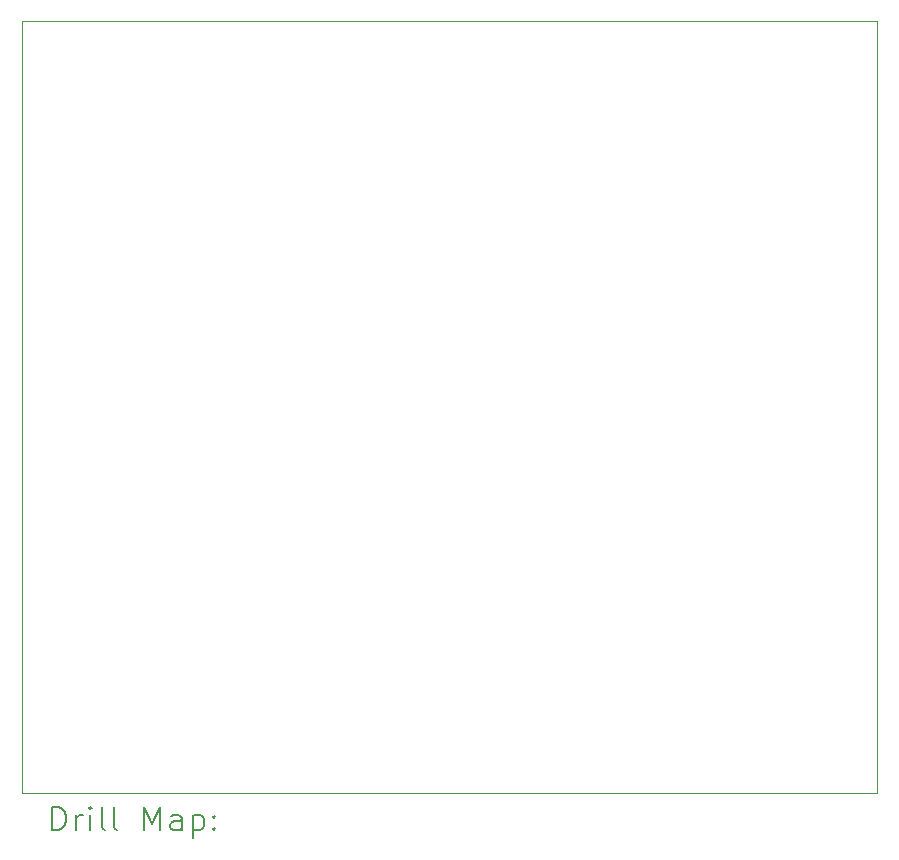
<source format=gbr>
%TF.GenerationSoftware,KiCad,Pcbnew,7.0.7*%
%TF.CreationDate,2023-10-29T13:56:51+00:00*%
%TF.ProjectId,AD3 Front End Amplifier,41443320-4672-46f6-9e74-20456e642041,rev?*%
%TF.SameCoordinates,Original*%
%TF.FileFunction,Drillmap*%
%TF.FilePolarity,Positive*%
%FSLAX45Y45*%
G04 Gerber Fmt 4.5, Leading zero omitted, Abs format (unit mm)*
G04 Created by KiCad (PCBNEW 7.0.7) date 2023-10-29 13:56:51*
%MOMM*%
%LPD*%
G01*
G04 APERTURE LIST*
%ADD10C,0.100000*%
%ADD11C,0.200000*%
G04 APERTURE END LIST*
D10*
X8930640Y-8902700D02*
X16170910Y-8902700D01*
X16170910Y-15443200D01*
X8930640Y-15443200D01*
X8930640Y-8902700D01*
D11*
X9186417Y-15759684D02*
X9186417Y-15559684D01*
X9186417Y-15559684D02*
X9234036Y-15559684D01*
X9234036Y-15559684D02*
X9262607Y-15569208D01*
X9262607Y-15569208D02*
X9281655Y-15588255D01*
X9281655Y-15588255D02*
X9291179Y-15607303D01*
X9291179Y-15607303D02*
X9300703Y-15645398D01*
X9300703Y-15645398D02*
X9300703Y-15673969D01*
X9300703Y-15673969D02*
X9291179Y-15712065D01*
X9291179Y-15712065D02*
X9281655Y-15731112D01*
X9281655Y-15731112D02*
X9262607Y-15750160D01*
X9262607Y-15750160D02*
X9234036Y-15759684D01*
X9234036Y-15759684D02*
X9186417Y-15759684D01*
X9386417Y-15759684D02*
X9386417Y-15626350D01*
X9386417Y-15664446D02*
X9395941Y-15645398D01*
X9395941Y-15645398D02*
X9405464Y-15635874D01*
X9405464Y-15635874D02*
X9424512Y-15626350D01*
X9424512Y-15626350D02*
X9443560Y-15626350D01*
X9510226Y-15759684D02*
X9510226Y-15626350D01*
X9510226Y-15559684D02*
X9500703Y-15569208D01*
X9500703Y-15569208D02*
X9510226Y-15578731D01*
X9510226Y-15578731D02*
X9519750Y-15569208D01*
X9519750Y-15569208D02*
X9510226Y-15559684D01*
X9510226Y-15559684D02*
X9510226Y-15578731D01*
X9634036Y-15759684D02*
X9614988Y-15750160D01*
X9614988Y-15750160D02*
X9605464Y-15731112D01*
X9605464Y-15731112D02*
X9605464Y-15559684D01*
X9738798Y-15759684D02*
X9719750Y-15750160D01*
X9719750Y-15750160D02*
X9710226Y-15731112D01*
X9710226Y-15731112D02*
X9710226Y-15559684D01*
X9967369Y-15759684D02*
X9967369Y-15559684D01*
X9967369Y-15559684D02*
X10034036Y-15702541D01*
X10034036Y-15702541D02*
X10100703Y-15559684D01*
X10100703Y-15559684D02*
X10100703Y-15759684D01*
X10281655Y-15759684D02*
X10281655Y-15654922D01*
X10281655Y-15654922D02*
X10272131Y-15635874D01*
X10272131Y-15635874D02*
X10253084Y-15626350D01*
X10253084Y-15626350D02*
X10214988Y-15626350D01*
X10214988Y-15626350D02*
X10195941Y-15635874D01*
X10281655Y-15750160D02*
X10262607Y-15759684D01*
X10262607Y-15759684D02*
X10214988Y-15759684D01*
X10214988Y-15759684D02*
X10195941Y-15750160D01*
X10195941Y-15750160D02*
X10186417Y-15731112D01*
X10186417Y-15731112D02*
X10186417Y-15712065D01*
X10186417Y-15712065D02*
X10195941Y-15693017D01*
X10195941Y-15693017D02*
X10214988Y-15683493D01*
X10214988Y-15683493D02*
X10262607Y-15683493D01*
X10262607Y-15683493D02*
X10281655Y-15673969D01*
X10376893Y-15626350D02*
X10376893Y-15826350D01*
X10376893Y-15635874D02*
X10395941Y-15626350D01*
X10395941Y-15626350D02*
X10434036Y-15626350D01*
X10434036Y-15626350D02*
X10453084Y-15635874D01*
X10453084Y-15635874D02*
X10462607Y-15645398D01*
X10462607Y-15645398D02*
X10472131Y-15664446D01*
X10472131Y-15664446D02*
X10472131Y-15721588D01*
X10472131Y-15721588D02*
X10462607Y-15740636D01*
X10462607Y-15740636D02*
X10453084Y-15750160D01*
X10453084Y-15750160D02*
X10434036Y-15759684D01*
X10434036Y-15759684D02*
X10395941Y-15759684D01*
X10395941Y-15759684D02*
X10376893Y-15750160D01*
X10557845Y-15740636D02*
X10567369Y-15750160D01*
X10567369Y-15750160D02*
X10557845Y-15759684D01*
X10557845Y-15759684D02*
X10548322Y-15750160D01*
X10548322Y-15750160D02*
X10557845Y-15740636D01*
X10557845Y-15740636D02*
X10557845Y-15759684D01*
X10557845Y-15635874D02*
X10567369Y-15645398D01*
X10567369Y-15645398D02*
X10557845Y-15654922D01*
X10557845Y-15654922D02*
X10548322Y-15645398D01*
X10548322Y-15645398D02*
X10557845Y-15635874D01*
X10557845Y-15635874D02*
X10557845Y-15654922D01*
M02*

</source>
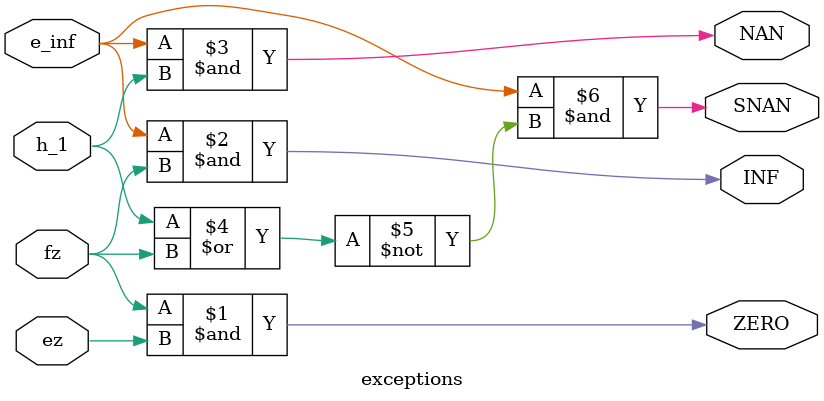
<source format=sv>
module exceptions (
    input e_inf,
    input h_1,
    input fz,
    input ez,
    output ZERO,
    output INF,
    output NAN,
    output SNAN
    );
    assign ZERO = fz & ez;
    assign INF = e_inf & fz;
    assign NAN = e_inf & h_1;
    assign SNAN = e_inf & ~(h_1 | fz);
endmodule


</source>
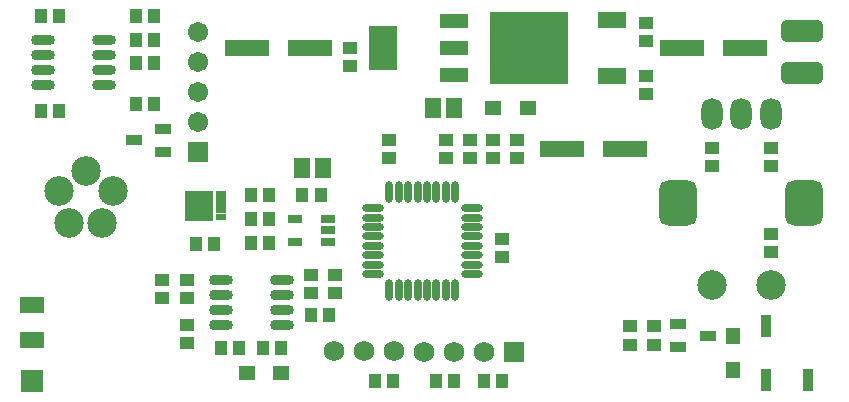
<source format=gbs>
G04*
G04 #@! TF.GenerationSoftware,Altium Limited,Altium Designer,23.8.1 (32)*
G04*
G04 Layer_Color=16711935*
%FSLAX25Y25*%
%MOIN*%
G70*
G04*
G04 #@! TF.SameCoordinates,7219C3B3-8FC9-4B81-83B7-D13F04F5FDA5*
G04*
G04*
G04 #@! TF.FilePolarity,Negative*
G04*
G01*
G75*
%ADD12C,0.06706*%
%ADD13R,0.06706X0.06706*%
%ADD14C,0.09855*%
%ADD15C,0.06896*%
%ADD16R,0.06896X0.06896*%
%ADD17O,0.07099X0.10642*%
%ADD18R,0.07493X0.07493*%
G04:AMPARAMS|DCode=19|XSize=126.11mil|YSize=153.67mil|CornerRadius=33.53mil|HoleSize=0mil|Usage=FLASHONLY|Rotation=180.000|XOffset=0mil|YOffset=0mil|HoleType=Round|Shape=RoundedRectangle|*
%AMROUNDEDRECTD19*
21,1,0.12611,0.08661,0,0,180.0*
21,1,0.05906,0.15367,0,0,180.0*
1,1,0.06706,-0.02953,0.04331*
1,1,0.06706,0.02953,0.04331*
1,1,0.06706,0.02953,-0.04331*
1,1,0.06706,-0.02953,-0.04331*
%
%ADD19ROUNDEDRECTD19*%
%ADD57R,0.14580X0.05524*%
%ADD58R,0.07887X0.05249*%
%ADD59O,0.02690X0.07296*%
%ADD60O,0.07296X0.02690*%
%ADD61R,0.05367X0.06587*%
%ADD62R,0.05721X0.04737*%
%ADD63R,0.09461X0.04737*%
%ADD64R,0.09461X0.14580*%
%ADD65R,0.26390X0.24422*%
%ADD66R,0.09461X0.05524*%
%ADD67R,0.04461X0.04658*%
%ADD68R,0.04658X0.04461*%
%ADD69R,0.05131X0.03162*%
%ADD70R,0.09461X0.10446*%
%ADD71R,0.03556X0.07493*%
%ADD72R,0.03556X0.02375*%
%ADD73R,0.05721X0.03556*%
%ADD74R,0.04737X0.05721*%
%ADD75R,0.03556X0.07493*%
%ADD76O,0.07887X0.03556*%
G04:AMPARAMS|DCode=77|XSize=74.93mil|YSize=141.86mil|CornerRadius=20.73mil|HoleSize=0mil|Usage=FLASHONLY|Rotation=270.000|XOffset=0mil|YOffset=0mil|HoleType=Round|Shape=RoundedRectangle|*
%AMROUNDEDRECTD77*
21,1,0.07493,0.10039,0,0,270.0*
21,1,0.03347,0.14186,0,0,270.0*
1,1,0.04146,-0.05020,-0.01673*
1,1,0.04146,-0.05020,0.01673*
1,1,0.04146,0.05020,0.01673*
1,1,0.04146,0.05020,-0.01673*
%
%ADD77ROUNDEDRECTD77*%
D12*
X62900Y125000D02*
D03*
Y115000D02*
D03*
Y105000D02*
D03*
Y95000D02*
D03*
D13*
Y85000D02*
D03*
D14*
X31136Y61230D02*
D03*
X34561Y71791D02*
D03*
X25591Y78367D02*
D03*
X16620Y71791D02*
D03*
X20046Y61230D02*
D03*
X253937Y40354D02*
D03*
X234252D02*
D03*
D15*
X128244Y18340D02*
D03*
X118244D02*
D03*
X138295Y18244D02*
D03*
X108244Y18340D02*
D03*
X148295Y18244D02*
D03*
X158295D02*
D03*
D16*
X168295Y18254D02*
D03*
D17*
X253937Y97441D02*
D03*
X234252D02*
D03*
X244094D02*
D03*
D18*
X7706Y8443D02*
D03*
D19*
X223095Y67898D02*
D03*
X265094D02*
D03*
D57*
X224491Y119529D02*
D03*
X245515D02*
D03*
X184211Y85702D02*
D03*
X205234D02*
D03*
X100346Y119529D02*
D03*
X79322D02*
D03*
D58*
X7706Y33766D02*
D03*
Y22034D02*
D03*
D59*
X148819Y71555D02*
D03*
X145669D02*
D03*
X142520D02*
D03*
X139370D02*
D03*
X136221D02*
D03*
X133071D02*
D03*
X129921D02*
D03*
X126772D02*
D03*
Y38681D02*
D03*
X129921D02*
D03*
X133071D02*
D03*
X136221D02*
D03*
X139370D02*
D03*
X142520D02*
D03*
X145669D02*
D03*
X148819D02*
D03*
D60*
X121358Y66142D02*
D03*
Y62992D02*
D03*
Y59842D02*
D03*
Y56693D02*
D03*
Y53543D02*
D03*
Y50394D02*
D03*
Y47244D02*
D03*
Y44094D02*
D03*
X154232D02*
D03*
Y47244D02*
D03*
Y50394D02*
D03*
Y53543D02*
D03*
Y56693D02*
D03*
Y59842D02*
D03*
Y62992D02*
D03*
Y66142D02*
D03*
D61*
X141287Y99400D02*
D03*
X148295D02*
D03*
X104549Y79490D02*
D03*
X97541D02*
D03*
D62*
X161474Y99400D02*
D03*
X173088D02*
D03*
X90832Y11269D02*
D03*
X79217D02*
D03*
D63*
X148210Y128584D02*
D03*
Y119529D02*
D03*
Y110474D02*
D03*
D64*
X124588Y119529D02*
D03*
D65*
X173423Y119529D02*
D03*
D66*
X200982Y128826D02*
D03*
X200966Y110233D02*
D03*
D67*
X62353Y54329D02*
D03*
X68416D02*
D03*
X10595Y98500D02*
D03*
X16658D02*
D03*
X106764Y30510D02*
D03*
X100701D02*
D03*
X103880Y70454D02*
D03*
X97817D02*
D03*
X86588Y62430D02*
D03*
X80525D02*
D03*
X86588Y70478D02*
D03*
X80525D02*
D03*
X48507Y100730D02*
D03*
X42443D02*
D03*
X42443Y130100D02*
D03*
X48507D02*
D03*
X80525Y54382D02*
D03*
X86588D02*
D03*
X16658Y130103D02*
D03*
X42443Y122296D02*
D03*
Y114492D02*
D03*
X158335Y8337D02*
D03*
X148295D02*
D03*
X90832Y19368D02*
D03*
X128093Y8337D02*
D03*
X142232D02*
D03*
X76631Y19368D02*
D03*
X84768D02*
D03*
X70569D02*
D03*
X10595Y130103D02*
D03*
X164398Y8337D02*
D03*
X122030D02*
D03*
X48507Y122296D02*
D03*
Y114492D02*
D03*
D68*
X108600Y44000D02*
D03*
Y37937D02*
D03*
X100700Y44000D02*
D03*
Y37937D02*
D03*
X126772Y82670D02*
D03*
Y88733D02*
D03*
X212400Y104168D02*
D03*
Y110231D02*
D03*
X51148Y42169D02*
D03*
X164397Y55932D02*
D03*
X59300Y42169D02*
D03*
X253937Y80136D02*
D03*
Y57432D02*
D03*
X234252Y80136D02*
D03*
X113700Y119532D02*
D03*
X212400Y127826D02*
D03*
X169377Y82670D02*
D03*
X145669Y82670D02*
D03*
X153572Y82670D02*
D03*
X206943Y26686D02*
D03*
X253937Y86199D02*
D03*
X234252D02*
D03*
X253937Y51368D02*
D03*
X169377Y88733D02*
D03*
X153572Y88733D02*
D03*
X161474D02*
D03*
X206943Y20623D02*
D03*
X215163Y20624D02*
D03*
X59300Y36105D02*
D03*
Y27169D02*
D03*
X212400Y121763D02*
D03*
X113700Y113469D02*
D03*
X145669Y88733D02*
D03*
X51148Y36105D02*
D03*
X164397Y49869D02*
D03*
X161474Y82670D02*
D03*
X59300Y21105D02*
D03*
X215163Y26686D02*
D03*
D69*
X95268Y62430D02*
D03*
Y54950D02*
D03*
X106292D02*
D03*
Y58690D02*
D03*
Y62430D02*
D03*
D70*
X63263Y66857D02*
D03*
D71*
X70743Y68136D02*
D03*
D72*
Y63018D02*
D03*
D73*
X51400Y92480D02*
D03*
Y85000D02*
D03*
X41557Y88740D02*
D03*
X232937Y23655D02*
D03*
X223095Y19915D02*
D03*
Y27395D02*
D03*
D74*
X241436Y12041D02*
D03*
Y23655D02*
D03*
D75*
X252422Y8793D02*
D03*
Y26903D02*
D03*
X266201Y8793D02*
D03*
D76*
X70564Y42169D02*
D03*
X11237Y122034D02*
D03*
X91036Y32168D02*
D03*
Y37168D02*
D03*
X70564Y27169D02*
D03*
Y32168D02*
D03*
Y37168D02*
D03*
X91036Y27169D02*
D03*
X31710Y107034D02*
D03*
X11237D02*
D03*
Y112034D02*
D03*
Y117034D02*
D03*
X31710Y122034D02*
D03*
Y117034D02*
D03*
X91036Y42169D02*
D03*
X31710Y112034D02*
D03*
D77*
X264494Y125111D02*
D03*
Y111176D02*
D03*
M02*

</source>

:::

Starting at the line that contains "X9262607Y-15750160D02*" and stopping after the line that contains "X10395941Y-15759684D01*", write out every line exactly as it appears above, and no other line.

X9262607Y-15750160D02*
X9234036Y-15759684D01*
X9234036Y-15759684D02*
X9186417Y-15759684D01*
X9386417Y-15759684D02*
X9386417Y-15626350D01*
X9386417Y-15664446D02*
X9395941Y-15645398D01*
X9395941Y-15645398D02*
X9405464Y-15635874D01*
X9405464Y-15635874D02*
X9424512Y-15626350D01*
X9424512Y-15626350D02*
X9443560Y-15626350D01*
X9510226Y-15759684D02*
X9510226Y-15626350D01*
X9510226Y-15559684D02*
X9500703Y-15569208D01*
X9500703Y-15569208D02*
X9510226Y-15578731D01*
X9510226Y-15578731D02*
X9519750Y-15569208D01*
X9519750Y-15569208D02*
X9510226Y-15559684D01*
X9510226Y-15559684D02*
X9510226Y-15578731D01*
X9634036Y-15759684D02*
X9614988Y-15750160D01*
X9614988Y-15750160D02*
X9605464Y-15731112D01*
X9605464Y-15731112D02*
X9605464Y-15559684D01*
X9738798Y-15759684D02*
X9719750Y-15750160D01*
X9719750Y-15750160D02*
X9710226Y-15731112D01*
X9710226Y-15731112D02*
X9710226Y-15559684D01*
X9967369Y-15759684D02*
X9967369Y-15559684D01*
X9967369Y-15559684D02*
X10034036Y-15702541D01*
X10034036Y-15702541D02*
X10100703Y-15559684D01*
X10100703Y-15559684D02*
X10100703Y-15759684D01*
X10281655Y-15759684D02*
X10281655Y-15654922D01*
X10281655Y-15654922D02*
X10272131Y-15635874D01*
X10272131Y-15635874D02*
X10253084Y-15626350D01*
X10253084Y-15626350D02*
X10214988Y-15626350D01*
X10214988Y-15626350D02*
X10195941Y-15635874D01*
X10281655Y-15750160D02*
X10262607Y-15759684D01*
X10262607Y-15759684D02*
X10214988Y-15759684D01*
X10214988Y-15759684D02*
X10195941Y-15750160D01*
X10195941Y-15750160D02*
X10186417Y-15731112D01*
X10186417Y-15731112D02*
X10186417Y-15712065D01*
X10186417Y-15712065D02*
X10195941Y-15693017D01*
X10195941Y-15693017D02*
X10214988Y-15683493D01*
X10214988Y-15683493D02*
X10262607Y-15683493D01*
X10262607Y-15683493D02*
X10281655Y-15673969D01*
X10376893Y-15626350D02*
X10376893Y-15826350D01*
X10376893Y-15635874D02*
X10395941Y-15626350D01*
X10395941Y-15626350D02*
X10434036Y-15626350D01*
X10434036Y-15626350D02*
X10453084Y-15635874D01*
X10453084Y-15635874D02*
X10462607Y-15645398D01*
X10462607Y-15645398D02*
X10472131Y-15664446D01*
X10472131Y-15664446D02*
X10472131Y-15721588D01*
X10472131Y-15721588D02*
X10462607Y-15740636D01*
X10462607Y-15740636D02*
X10453084Y-15750160D01*
X10453084Y-15750160D02*
X10434036Y-15759684D01*
X10434036Y-15759684D02*
X10395941Y-15759684D01*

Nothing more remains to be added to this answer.